Importing Mining Chips Is Getting Harder

Following the huge influx of mining chips over recent months, the Korean Customs Service has now implemented stricter rules on the import of these chips. This will make it harder for the Cryptocurrency miners in South Korea to get these internationally produced chips sent into the country.

The Korean Customs Service has now listed mining chips as an item, which needs to meet their regulations before they are released into the country. The chips will be scrutinized against current laws as well as safety and sanitization certifications before they are allowed into South Korea.

These new rules have been implemented following the upsurge in imports recently. It has been reported that in November and December 2017, approximately 1.3 billion Korean Won ($1.2 million) worth of mining chips were imported into the country. The Korean Customs Service stated that this amount was spread through 454 imports of mining chips.

Why The Changes And Concern?

As is well documented and known, the industry is still very much unknown, and suppliers / providers are being very cautious because of this simple fact. The South Koreans are just being careful at the moment and ensuring that nothing untoward happens to the mining machines once they have entered the country. There is a large amount of power consumption and heating required to run these machines, and the Korean Customs Service will be double checking everything to alleviate any possible fires from breaking out around the country as a direct result of mining. This is even more important when you consider that there is very little known about just how much power is required to run these machines.
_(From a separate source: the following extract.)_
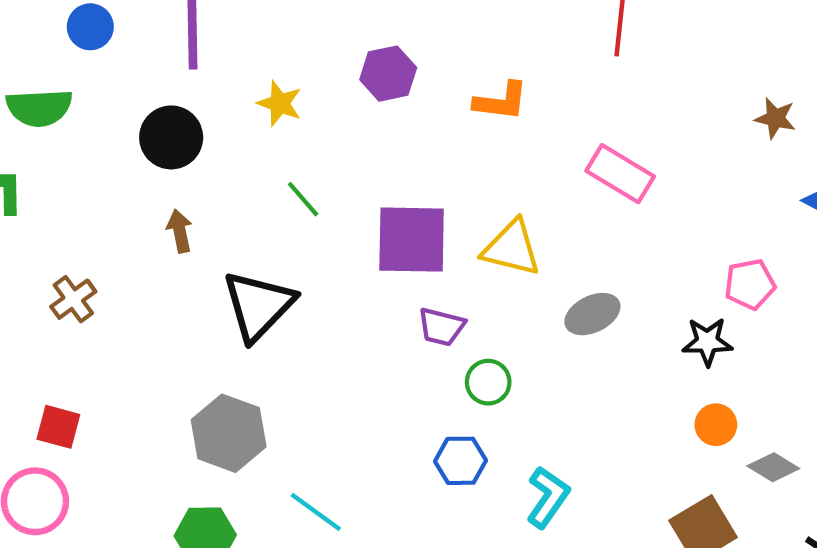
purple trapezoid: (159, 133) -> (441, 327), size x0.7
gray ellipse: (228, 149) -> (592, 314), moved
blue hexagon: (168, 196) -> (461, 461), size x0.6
Going forward, there will be strict examinations of mining machines whenever they enter the country. Safety will be the main area of concern and machines will be assessed based on the laws of the importation of electronic goods. The laws were implemented and are governed by the National Radio Research Agency.
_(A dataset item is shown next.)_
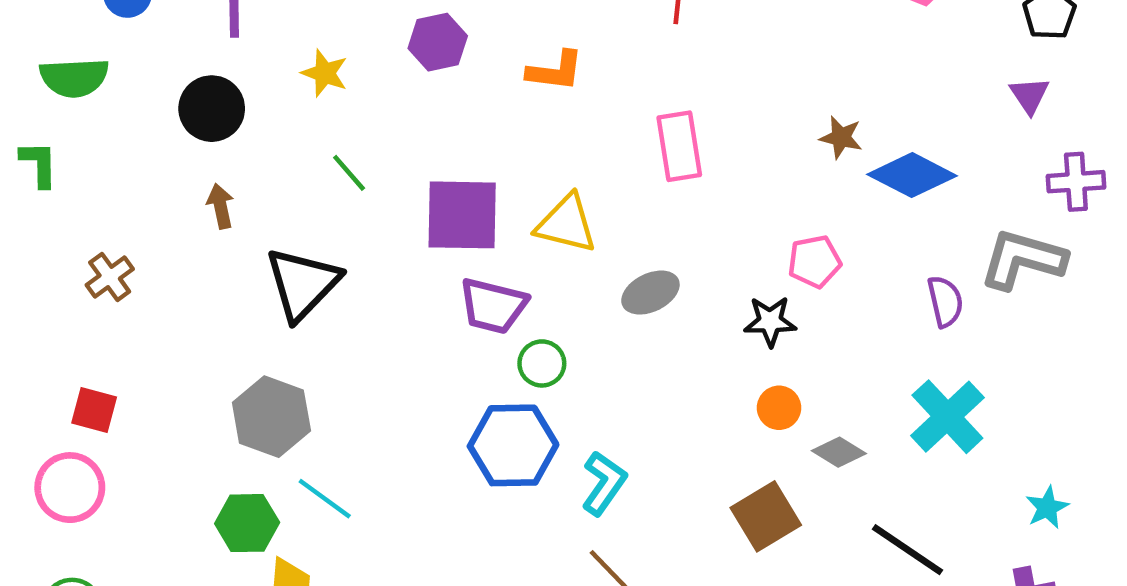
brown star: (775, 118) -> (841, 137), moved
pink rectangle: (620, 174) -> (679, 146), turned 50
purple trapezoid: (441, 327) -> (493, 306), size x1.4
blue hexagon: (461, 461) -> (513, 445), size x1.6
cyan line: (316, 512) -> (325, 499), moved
There is widespread worry that illegal mining activities will raise electricity costs in the country and increase the risk of fire if not controlled well. Again this is very much an unknown. Both the public and private sectors have shared their worries and are now working hard to restrict illegality. This is certainly a hot topic for the South Korean Police who have already arrested 14 individuals from 13 companies for accessing cheap power to mine Cryptocurrencies. This was further to the banning of mining Cryptocurrencies inside of a building of a retail marketplace in Seoul earlier in the year. Nothing actually caught fire, but there was anxiety that something would and that the power/building would overheat.

Although South Korea is one of the first to implement such sanctions on importation, it will not be long before others follow suit. Something that must now be expected as this merging market expands. Countries and governments will continue to be attentive when it comes to mining until more about the industry and its effects are known.